News & Events

AG’s limits on Caritas deal don’t go far enough

IN HER decision this week to support the sale of Caritas Christi Health Care to the private-equity firm Cerberus Capital Management, Attorney General Martha Coakley didn’t go far enough to protect the future of the state’s health care system.

Ideally, Coakley would have pressed Cerberus to explain how it plans to convert the struggling nonprofit hospital chain into for-profit facilities without using predatory measures that will disrupt the state’s fragile system of health care facilities; she would have convinced Cerberus to extend the time during which the firm must operate the hospitals to at least seven years; she would have demanded to know the terms of Caritas CEO Ralph de la Torre’s compensation; and she would have insisted that the state retain the power to review the hospital chain’s operation after the sale.

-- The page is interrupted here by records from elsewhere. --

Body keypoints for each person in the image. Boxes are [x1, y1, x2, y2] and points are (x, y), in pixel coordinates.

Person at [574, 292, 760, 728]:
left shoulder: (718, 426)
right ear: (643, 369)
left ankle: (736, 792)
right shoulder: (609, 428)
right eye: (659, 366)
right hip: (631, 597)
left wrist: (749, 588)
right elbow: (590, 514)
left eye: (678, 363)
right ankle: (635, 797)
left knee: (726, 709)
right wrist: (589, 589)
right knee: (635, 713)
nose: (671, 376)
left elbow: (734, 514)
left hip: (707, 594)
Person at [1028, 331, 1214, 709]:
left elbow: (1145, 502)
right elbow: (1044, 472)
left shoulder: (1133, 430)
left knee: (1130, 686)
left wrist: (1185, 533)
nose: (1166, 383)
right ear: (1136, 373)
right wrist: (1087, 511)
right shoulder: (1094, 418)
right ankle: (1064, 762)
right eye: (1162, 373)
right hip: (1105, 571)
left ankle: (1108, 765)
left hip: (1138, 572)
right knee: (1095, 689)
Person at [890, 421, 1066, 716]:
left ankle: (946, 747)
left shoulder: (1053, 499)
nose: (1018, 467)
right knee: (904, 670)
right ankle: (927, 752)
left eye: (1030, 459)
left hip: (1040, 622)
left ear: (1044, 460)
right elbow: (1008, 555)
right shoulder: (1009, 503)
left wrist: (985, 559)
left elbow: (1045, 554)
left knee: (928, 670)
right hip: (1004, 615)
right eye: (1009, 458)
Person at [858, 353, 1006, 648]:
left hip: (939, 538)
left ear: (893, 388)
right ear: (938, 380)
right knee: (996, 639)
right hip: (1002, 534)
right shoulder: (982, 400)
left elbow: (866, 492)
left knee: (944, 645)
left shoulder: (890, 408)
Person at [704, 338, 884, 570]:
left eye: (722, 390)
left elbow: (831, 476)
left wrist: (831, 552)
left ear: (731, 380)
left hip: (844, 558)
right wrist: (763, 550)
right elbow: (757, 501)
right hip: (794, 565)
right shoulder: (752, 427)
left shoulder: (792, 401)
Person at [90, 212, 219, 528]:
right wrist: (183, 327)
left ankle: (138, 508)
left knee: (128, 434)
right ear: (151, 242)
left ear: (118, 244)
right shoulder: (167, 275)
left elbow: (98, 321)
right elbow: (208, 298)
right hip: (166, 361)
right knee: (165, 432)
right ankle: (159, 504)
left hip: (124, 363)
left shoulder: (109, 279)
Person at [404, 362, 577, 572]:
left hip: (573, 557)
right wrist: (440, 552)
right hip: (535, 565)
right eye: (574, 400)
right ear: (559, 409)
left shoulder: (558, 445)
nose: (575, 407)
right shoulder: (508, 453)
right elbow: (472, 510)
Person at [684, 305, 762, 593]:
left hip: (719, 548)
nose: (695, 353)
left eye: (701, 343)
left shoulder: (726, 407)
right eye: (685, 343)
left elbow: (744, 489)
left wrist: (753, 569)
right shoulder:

She didn’t. Instead, Coakley added a handful of conditions to the sale that, in the end, seem unlikely to restrict the chain in any significant way. For example, Coakley extended the period during which Cerberus will not be able to sell or close any of its hospitals from three to five years. But Cerberus has room to ignore the extension for a hospital that loses money two years in a row — a distinct possibility for any facility in transition to a new business model. Also, the attorney general mandates that Caritas maintain the number of inpatient psychiatric and detoxification beds in its hospitals, but the deal doesn’t specify how many of those beds must be filled or whether they’ll be available to patients without lavish insurance plans. Finally, Coakley requires Cerberus to pay for a $1.5 million, five-year study that will monitor the conversion, but the deal also grants Caritas the ability to review and comment on that report before it is made public. With each of these conditions, the attorney general has provided Cerberus with enough wiggle room to ignore whatever it chooses.

The Massachusetts Public Health Council and the Supreme Judicial Court of Massachusetts must review the proposed sale before it can go through. Neither should view Coakley’s recommendation as an encouragement to rubber-stamp the deal. Both should look at it with fresh eyes and feel free to add conditions if they deem it necessary.